= Stated task 1 =
According to the EDM experiment passage, why is the material removal rate lower at changing polarity than at constant polarity? Answer in one to three sentences.
= Stated task 2 =
Using the EDM experiment passage, answer each question briefly:
(a) How many times was each experiment at a given parametric setting conducted?
(b) What was the least count of the weighing machine used?
(c) At what value was the duty factor held constant?
= Stated task 3 =
From the EDM experiment passage, extract the text from "Each experiment at" to "Ltd., Pune, India).", copied without alteration.

= Source document =
Each experiment at that particular parametric setting was conducted three times, and the average of the three were considered for calculating the MRR, TWR, OC, and DVEE of the microhole. Here, MRR and TWR are calculated based on the weight difference measured in a precision weighing machine of Mettler Toledo, Switzerland with the least count of 0.01 mg. The experiments were conducted on ZNC R50 EDM (Manufacturer: Electronica Machine Tools Pvt. Ltd., Pune, India).

4.10.1.2 Experimental results and analysis

The variations of MRR with peak current and pulse-on-time with constant and changing polarity while keeping all other process parameters constant, i.e., pulse-on-time at 10 μs in case of a varying peak current, and peak current at 1 A in case of a varying pulse-on-time, duty factor at 95%, and flushing pressure at 0.5 kgf/cm², as shown in Figs. 4.4A, B, respectively. Fig. 4.4A shows that MRR increases monotonically in both cases, with the increase in peak current from 0.5 to 1.5 A, but for changing polarity, it decreases as peak current increases from 1.5 to 2 A. The magnitude of MRR in both cases is almost equal in the considered peak current range. The low MRR at a smaller peak current could be due to lower discharge energy when machining in both constant and changing polarity. However, MRR at a changing polarity is low compared with that at a constant polarity, as shown Fig. 4.4A, because of the change in the position of maximum liberation of heat energy due to sparking. The increase in MRR with increasing peak current is attributed to a larger discharge energy.

= Extracted information =
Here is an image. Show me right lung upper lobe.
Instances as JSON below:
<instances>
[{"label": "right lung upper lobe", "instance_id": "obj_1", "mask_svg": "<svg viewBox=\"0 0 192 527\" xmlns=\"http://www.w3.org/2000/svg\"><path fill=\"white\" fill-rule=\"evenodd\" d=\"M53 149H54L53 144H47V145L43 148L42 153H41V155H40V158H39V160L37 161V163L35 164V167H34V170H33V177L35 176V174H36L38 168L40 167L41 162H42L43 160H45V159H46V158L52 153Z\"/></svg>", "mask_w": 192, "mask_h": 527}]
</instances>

...

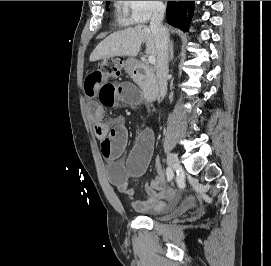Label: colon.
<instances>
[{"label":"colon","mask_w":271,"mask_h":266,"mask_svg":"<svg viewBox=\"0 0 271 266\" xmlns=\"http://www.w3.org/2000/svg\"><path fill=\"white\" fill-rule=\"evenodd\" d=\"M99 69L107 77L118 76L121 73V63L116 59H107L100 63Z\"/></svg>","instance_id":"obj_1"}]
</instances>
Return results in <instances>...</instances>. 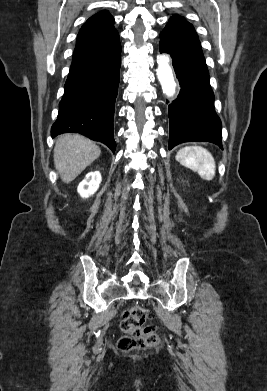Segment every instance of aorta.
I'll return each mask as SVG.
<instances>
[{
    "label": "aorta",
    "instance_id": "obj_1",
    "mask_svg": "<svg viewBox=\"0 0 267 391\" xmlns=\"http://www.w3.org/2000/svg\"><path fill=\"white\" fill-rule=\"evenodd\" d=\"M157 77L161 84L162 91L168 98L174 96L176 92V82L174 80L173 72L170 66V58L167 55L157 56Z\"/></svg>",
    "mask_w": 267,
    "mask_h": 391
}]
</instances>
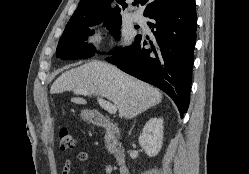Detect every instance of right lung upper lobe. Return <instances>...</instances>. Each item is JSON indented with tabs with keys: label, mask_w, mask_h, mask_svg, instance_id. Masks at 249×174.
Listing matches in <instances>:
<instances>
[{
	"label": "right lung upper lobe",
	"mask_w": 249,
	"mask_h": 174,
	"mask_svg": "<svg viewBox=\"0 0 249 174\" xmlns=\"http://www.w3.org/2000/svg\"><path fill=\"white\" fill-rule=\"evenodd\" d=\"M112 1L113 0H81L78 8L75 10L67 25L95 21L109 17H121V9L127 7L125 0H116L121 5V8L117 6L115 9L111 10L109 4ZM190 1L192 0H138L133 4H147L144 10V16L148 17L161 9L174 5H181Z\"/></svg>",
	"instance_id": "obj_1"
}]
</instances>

---

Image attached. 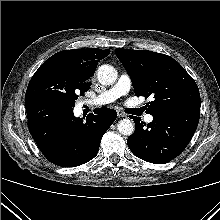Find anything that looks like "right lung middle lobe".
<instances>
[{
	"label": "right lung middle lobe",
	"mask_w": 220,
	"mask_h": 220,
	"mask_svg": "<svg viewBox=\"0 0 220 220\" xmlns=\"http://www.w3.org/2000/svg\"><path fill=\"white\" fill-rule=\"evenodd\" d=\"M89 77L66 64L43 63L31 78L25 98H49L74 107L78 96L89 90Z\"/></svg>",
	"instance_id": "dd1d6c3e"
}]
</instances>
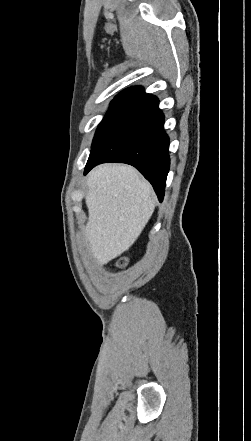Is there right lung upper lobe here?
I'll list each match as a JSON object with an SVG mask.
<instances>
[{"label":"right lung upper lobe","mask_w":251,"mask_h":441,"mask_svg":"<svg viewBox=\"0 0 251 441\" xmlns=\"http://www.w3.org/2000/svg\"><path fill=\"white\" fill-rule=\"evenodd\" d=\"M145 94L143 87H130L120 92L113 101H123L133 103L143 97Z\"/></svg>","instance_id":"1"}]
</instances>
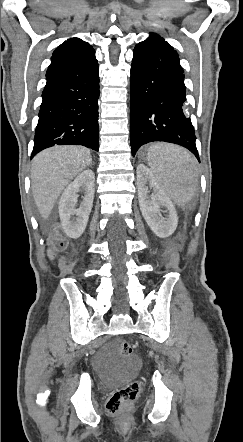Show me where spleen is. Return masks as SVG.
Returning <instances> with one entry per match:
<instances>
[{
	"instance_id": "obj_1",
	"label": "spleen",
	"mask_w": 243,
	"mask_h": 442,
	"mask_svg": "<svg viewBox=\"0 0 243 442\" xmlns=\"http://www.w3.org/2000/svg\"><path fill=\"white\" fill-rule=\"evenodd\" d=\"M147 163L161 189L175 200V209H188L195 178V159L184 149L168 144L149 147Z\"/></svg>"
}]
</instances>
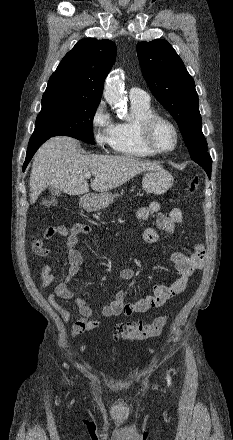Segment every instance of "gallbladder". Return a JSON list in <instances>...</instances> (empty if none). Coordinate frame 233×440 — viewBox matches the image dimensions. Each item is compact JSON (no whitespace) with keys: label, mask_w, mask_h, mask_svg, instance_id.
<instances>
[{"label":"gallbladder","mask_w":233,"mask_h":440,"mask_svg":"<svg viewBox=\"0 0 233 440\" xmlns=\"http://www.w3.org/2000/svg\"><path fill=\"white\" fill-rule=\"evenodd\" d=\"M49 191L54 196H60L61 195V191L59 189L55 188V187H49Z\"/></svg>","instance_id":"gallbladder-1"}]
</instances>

= Complete answer 1 =
At changing polarity, the position where heat energy from sparking is most strongly released shifts. This lowers the material removal rate compared with machining at constant polarity.

= Complete answer 2 =
(a) Three times
(b) 0.01 mg
(c) 95%

= Complete answer 3 =
Each experiment at that particular parametric setting was conducted three times, and the average of the three were considered for calculating the MRR, TWR, OC, and DVEE of the microhole. Here, MRR and TWR are calculated based on the weight difference measured in a precision weighing machine of Mettler Toledo, Switzerland with the least count of 0.01 mg. The experiments were conducted on ZNC R50 EDM (Manufacturer: Electronica Machine Tools Pvt. Ltd., Pune, India).